2. Severe acute ischemic stroke patients experience progressive neurological deterioration due to progression of stroke and/or complications of reperfusion therapy. Decompressive hemicraniectomy is often performed in the setting of mechanical thrombectomy failure. Thus, their analysis demonstrated that there was a concurrent decrease in hemicraniectomy. Their finding paralleled national trends in year 2019 study that evaluated thrombectomy and decompressive hemicraniectomy for acute ischemic stroke patients in which upon the increased utilization of mechanical thrombectomy, there was a decrease in hemicraniectomy rates.
3. Pregnant and postpartum women treated with mechanical thrombectomy are already hypercoagulable, and general immobility complicates discharge and hospital state. Additional vigilance is necessary to keep a monitor for thromboembolic complications.
Additionally, limitations of the study identified by the authors include: the reliance on a database, billing codes rather than clinical data, and the inability to identify the patients who were ineligible for thrombectomy at presentation or the rate at which eligible patients were offered endovascular therapy.

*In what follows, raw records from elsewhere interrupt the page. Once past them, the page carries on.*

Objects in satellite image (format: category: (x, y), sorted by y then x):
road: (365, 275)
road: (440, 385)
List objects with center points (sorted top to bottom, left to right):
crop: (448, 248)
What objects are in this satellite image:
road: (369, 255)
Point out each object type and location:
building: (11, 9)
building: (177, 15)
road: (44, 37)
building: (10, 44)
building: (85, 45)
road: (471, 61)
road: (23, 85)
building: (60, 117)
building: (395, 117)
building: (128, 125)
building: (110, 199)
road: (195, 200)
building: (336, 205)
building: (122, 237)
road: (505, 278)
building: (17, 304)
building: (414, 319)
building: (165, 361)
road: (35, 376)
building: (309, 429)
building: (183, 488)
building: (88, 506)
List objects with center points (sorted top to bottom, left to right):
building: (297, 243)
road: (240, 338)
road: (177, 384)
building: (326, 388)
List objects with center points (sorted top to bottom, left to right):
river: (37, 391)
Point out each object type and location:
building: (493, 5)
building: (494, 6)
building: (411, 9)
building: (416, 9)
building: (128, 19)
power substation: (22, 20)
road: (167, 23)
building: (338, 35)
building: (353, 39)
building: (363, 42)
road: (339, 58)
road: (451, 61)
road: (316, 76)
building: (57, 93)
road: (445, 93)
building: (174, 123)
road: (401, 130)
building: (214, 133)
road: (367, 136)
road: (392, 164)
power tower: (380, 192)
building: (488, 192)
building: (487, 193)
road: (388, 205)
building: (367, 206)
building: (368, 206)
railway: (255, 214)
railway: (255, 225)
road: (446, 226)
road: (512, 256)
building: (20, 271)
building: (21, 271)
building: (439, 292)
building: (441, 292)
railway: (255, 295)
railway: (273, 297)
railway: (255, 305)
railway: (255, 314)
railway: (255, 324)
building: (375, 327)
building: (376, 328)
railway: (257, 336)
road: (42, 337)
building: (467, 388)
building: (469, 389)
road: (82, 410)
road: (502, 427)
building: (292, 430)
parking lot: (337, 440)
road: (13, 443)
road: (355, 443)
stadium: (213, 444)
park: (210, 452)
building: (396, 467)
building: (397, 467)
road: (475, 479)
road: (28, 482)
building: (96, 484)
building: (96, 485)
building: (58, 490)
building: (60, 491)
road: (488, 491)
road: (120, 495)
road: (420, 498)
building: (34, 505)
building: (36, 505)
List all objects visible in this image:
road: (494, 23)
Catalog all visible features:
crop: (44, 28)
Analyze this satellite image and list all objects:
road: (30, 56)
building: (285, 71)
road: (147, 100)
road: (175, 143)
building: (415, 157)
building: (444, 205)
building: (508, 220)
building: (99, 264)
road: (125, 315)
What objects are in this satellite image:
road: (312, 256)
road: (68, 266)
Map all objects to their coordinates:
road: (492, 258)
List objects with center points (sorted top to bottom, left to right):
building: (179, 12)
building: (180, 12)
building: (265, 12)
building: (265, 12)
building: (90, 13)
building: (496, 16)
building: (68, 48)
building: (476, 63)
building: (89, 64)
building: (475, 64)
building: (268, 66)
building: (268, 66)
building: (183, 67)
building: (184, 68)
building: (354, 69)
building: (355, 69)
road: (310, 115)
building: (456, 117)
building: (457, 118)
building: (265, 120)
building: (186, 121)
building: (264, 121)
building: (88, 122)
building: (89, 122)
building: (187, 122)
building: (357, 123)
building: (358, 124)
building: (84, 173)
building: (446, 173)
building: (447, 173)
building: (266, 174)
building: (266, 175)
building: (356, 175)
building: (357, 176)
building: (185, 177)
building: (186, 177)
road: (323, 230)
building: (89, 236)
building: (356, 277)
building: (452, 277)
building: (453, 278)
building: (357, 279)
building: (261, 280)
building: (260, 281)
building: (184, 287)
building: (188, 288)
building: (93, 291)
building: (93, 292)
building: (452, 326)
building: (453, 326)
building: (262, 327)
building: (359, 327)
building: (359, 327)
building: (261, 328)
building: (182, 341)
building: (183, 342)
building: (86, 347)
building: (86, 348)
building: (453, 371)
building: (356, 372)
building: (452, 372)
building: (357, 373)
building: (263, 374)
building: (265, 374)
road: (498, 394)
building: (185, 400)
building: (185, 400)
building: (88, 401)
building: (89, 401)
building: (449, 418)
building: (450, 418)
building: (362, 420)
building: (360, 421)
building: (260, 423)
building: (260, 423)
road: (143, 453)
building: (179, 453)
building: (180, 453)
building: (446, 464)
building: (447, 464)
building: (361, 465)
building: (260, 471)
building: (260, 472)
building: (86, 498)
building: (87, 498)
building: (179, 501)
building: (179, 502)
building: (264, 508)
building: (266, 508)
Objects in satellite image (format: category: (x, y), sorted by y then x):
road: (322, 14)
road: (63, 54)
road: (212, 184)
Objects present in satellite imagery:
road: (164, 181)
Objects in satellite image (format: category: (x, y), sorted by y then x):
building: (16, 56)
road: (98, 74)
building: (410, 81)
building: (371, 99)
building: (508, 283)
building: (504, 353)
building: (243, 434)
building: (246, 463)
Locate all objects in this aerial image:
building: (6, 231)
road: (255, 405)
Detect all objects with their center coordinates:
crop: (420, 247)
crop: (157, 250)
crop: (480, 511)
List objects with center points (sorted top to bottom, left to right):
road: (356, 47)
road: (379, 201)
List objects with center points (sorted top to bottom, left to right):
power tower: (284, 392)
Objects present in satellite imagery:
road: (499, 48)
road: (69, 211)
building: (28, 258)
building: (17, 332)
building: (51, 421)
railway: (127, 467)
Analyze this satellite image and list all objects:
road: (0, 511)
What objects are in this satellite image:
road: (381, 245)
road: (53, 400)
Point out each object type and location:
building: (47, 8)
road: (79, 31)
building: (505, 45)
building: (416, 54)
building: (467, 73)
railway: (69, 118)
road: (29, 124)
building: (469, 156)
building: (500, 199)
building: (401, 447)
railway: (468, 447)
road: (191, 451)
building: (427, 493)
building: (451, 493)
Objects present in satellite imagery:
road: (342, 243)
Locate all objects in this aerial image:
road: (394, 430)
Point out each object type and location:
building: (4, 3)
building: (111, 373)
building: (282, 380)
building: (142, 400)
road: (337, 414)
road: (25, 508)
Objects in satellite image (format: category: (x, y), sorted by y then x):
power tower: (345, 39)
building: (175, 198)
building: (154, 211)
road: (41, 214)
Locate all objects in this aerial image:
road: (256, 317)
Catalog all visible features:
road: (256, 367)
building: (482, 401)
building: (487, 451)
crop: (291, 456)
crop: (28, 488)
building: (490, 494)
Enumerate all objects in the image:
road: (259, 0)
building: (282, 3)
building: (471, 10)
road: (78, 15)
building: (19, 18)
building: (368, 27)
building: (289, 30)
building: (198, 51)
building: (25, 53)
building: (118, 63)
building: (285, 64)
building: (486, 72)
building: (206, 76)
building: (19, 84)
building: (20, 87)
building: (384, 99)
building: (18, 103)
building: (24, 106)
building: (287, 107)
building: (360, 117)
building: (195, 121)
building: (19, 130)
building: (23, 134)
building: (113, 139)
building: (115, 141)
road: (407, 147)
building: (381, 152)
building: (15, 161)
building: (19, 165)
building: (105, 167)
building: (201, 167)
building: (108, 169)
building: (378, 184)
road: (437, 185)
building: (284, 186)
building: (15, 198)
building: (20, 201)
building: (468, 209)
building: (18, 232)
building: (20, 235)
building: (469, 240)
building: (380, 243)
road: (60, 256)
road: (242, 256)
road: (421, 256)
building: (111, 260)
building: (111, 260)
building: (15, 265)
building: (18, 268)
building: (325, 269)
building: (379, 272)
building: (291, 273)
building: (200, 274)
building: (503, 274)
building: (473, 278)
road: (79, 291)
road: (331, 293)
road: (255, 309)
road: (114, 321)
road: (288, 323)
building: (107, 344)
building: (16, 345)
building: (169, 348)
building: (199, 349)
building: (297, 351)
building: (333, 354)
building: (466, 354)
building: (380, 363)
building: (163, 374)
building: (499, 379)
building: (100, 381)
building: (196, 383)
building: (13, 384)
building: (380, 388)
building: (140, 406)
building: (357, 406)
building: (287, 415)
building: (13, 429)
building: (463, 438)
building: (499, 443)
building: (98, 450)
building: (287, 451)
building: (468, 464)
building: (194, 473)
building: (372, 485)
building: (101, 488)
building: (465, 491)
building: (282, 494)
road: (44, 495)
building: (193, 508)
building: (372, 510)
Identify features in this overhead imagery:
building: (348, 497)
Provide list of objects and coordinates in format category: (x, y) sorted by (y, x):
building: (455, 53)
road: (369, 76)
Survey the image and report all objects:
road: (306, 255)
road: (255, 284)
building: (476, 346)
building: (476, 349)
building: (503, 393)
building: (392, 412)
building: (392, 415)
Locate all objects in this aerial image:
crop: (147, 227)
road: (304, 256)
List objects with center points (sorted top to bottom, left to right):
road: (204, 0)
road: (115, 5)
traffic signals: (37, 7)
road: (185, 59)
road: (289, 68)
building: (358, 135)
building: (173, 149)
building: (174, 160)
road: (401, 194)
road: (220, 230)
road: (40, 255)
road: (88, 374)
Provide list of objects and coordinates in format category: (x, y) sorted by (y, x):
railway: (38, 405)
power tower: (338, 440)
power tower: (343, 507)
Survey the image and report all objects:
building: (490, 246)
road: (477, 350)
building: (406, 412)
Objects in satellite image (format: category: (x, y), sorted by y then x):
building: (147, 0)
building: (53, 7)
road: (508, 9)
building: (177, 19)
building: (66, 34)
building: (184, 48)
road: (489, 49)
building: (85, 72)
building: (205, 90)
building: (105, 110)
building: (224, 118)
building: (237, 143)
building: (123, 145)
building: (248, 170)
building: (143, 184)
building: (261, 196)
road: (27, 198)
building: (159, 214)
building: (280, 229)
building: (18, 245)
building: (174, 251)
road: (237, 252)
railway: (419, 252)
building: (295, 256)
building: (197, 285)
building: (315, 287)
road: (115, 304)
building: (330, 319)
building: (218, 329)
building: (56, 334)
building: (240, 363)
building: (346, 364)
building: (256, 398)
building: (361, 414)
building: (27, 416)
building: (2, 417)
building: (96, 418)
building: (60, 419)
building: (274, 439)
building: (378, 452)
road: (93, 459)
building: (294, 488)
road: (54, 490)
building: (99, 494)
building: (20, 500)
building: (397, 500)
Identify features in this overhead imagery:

Also, there may be inconsistency with the use of these. There is an inability of such a study to demonstrate causation with regard to treatment modality and outcome.
Despite these limitations, as involvement of this particular subgroup of patients is a challenge to include in clinical trials, these results suggest that endovascular thrombectomy is viable and safe as first-line therapy in the setting of pregnancy and the postpartum period.